RECORDS FOR THIS TASK section start

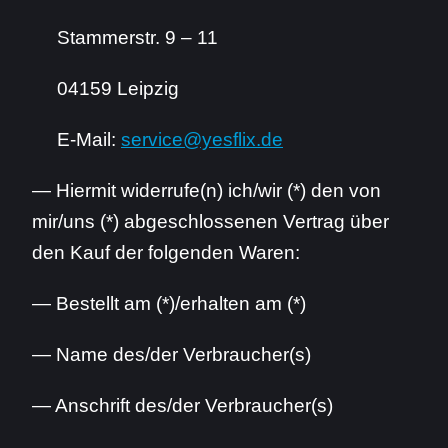
Stammerstr. 9 – 11
04159 Leipzig
E-Mail:
service@yesflix.de
— Hiermit widerrufe(n) ich/wir (*) den von
mir/uns (*) abgeschlossenen Vertrag über
den Kauf der folgenden Waren:
— Bestellt am (*)/erhalten am (*)
— Name des/der Verbraucher(s)
— Anschrift des/der Verbraucher(s)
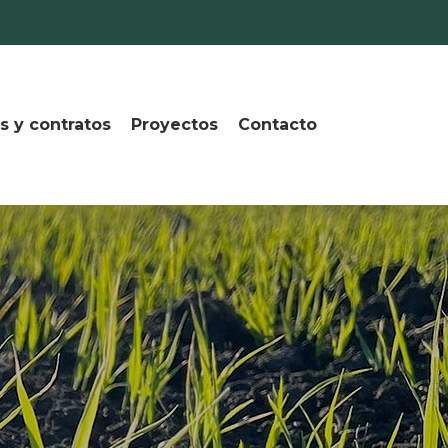
s y contratos
Proyectos
Contacto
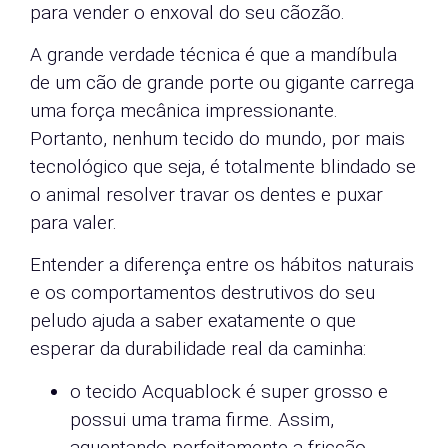
para vender o enxoval do seu cãozão.
A grande verdade técnica é que a mandíbula
de um cão de grande porte ou gigante carrega
uma força mecânica impressionante.
Portanto, nenhum tecido do mundo, por mais
tecnológico que seja, é totalmente blindado se
o animal resolver travar os dentes e puxar
para valer.
Entender a diferença entre os hábitos naturais
e os comportamentos destrutivos do seu
peludo ajuda a saber exatamente o que
esperar da durabilidade real da caminha:
o tecido Acquablock é super grosso e
possui uma trama firme. Assim,
aguentando perfeitamente a fricção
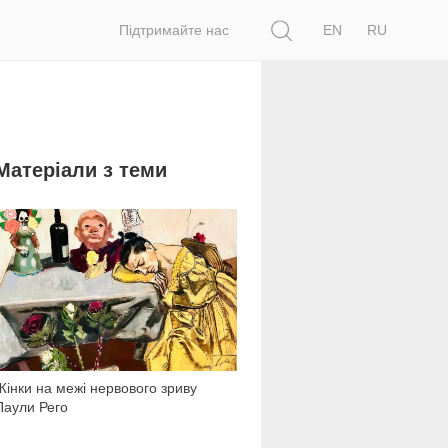
Пошук
Підтримайте нас
EN
RU
Матеріали з теми
1 801
Жінки на межі нервового зриву
Паули Рего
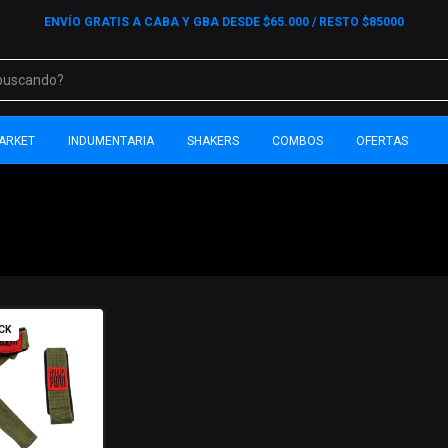
ENVÍO GRATIS A CABA Y GBA DESDE $65.000 / RESTO $85000
ARKET
INDUMENTARIA
SHAKERS
COMBOS
OFERTAS
CK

RECORDS FOR THIS TASK section end

* THE PROBLEM *
Images stay out, but the rest of the records must be retyped exactly.

* RESPONSE BELOW *
Stammerstr. 9 – 11
04159 Leipzig
E-Mail:
service@yesflix.de
— Hiermit widerrufe(n) ich/wir (*) den von
mir/uns (*) abgeschlossenen Vertrag über
den Kauf der folgenden Waren:
— Bestellt am (*)/erhalten am (*)
— Name des/der Verbraucher(s)
— Anschrift des/der Verbraucher(s)
s y contratos
Proyectos
Contacto
para vender o enxoval do seu cãozão.
A grande verdade técnica é que a mandíbula
de um cão de grande porte ou gigante carrega
uma força mecânica impressionante.
Portanto, nenhum tecido do mundo, por mais
tecnológico que seja, é totalmente blindado se
o animal resolver travar os dentes e puxar
para valer.
Entender a diferença entre os hábitos naturais
e os comportamentos destrutivos do seu
peludo ajuda a saber exatamente o que
esperar da durabilidade real da caminha:
o tecido Acquablock é super grosso e
possui uma trama firme. Assim,
aguentando perfeitamente a fricção
Пошук
Підтримайте нас
EN
RU
Матеріали з теми
1 801
Жінки на межі нервового зриву
Паули Рего
ENVÍO GRATIS A CABA Y GBA DESDE $65.000 / RESTO $85000
ARKET
INDUMENTARIA
SHAKERS
COMBOS
OFERTAS
CK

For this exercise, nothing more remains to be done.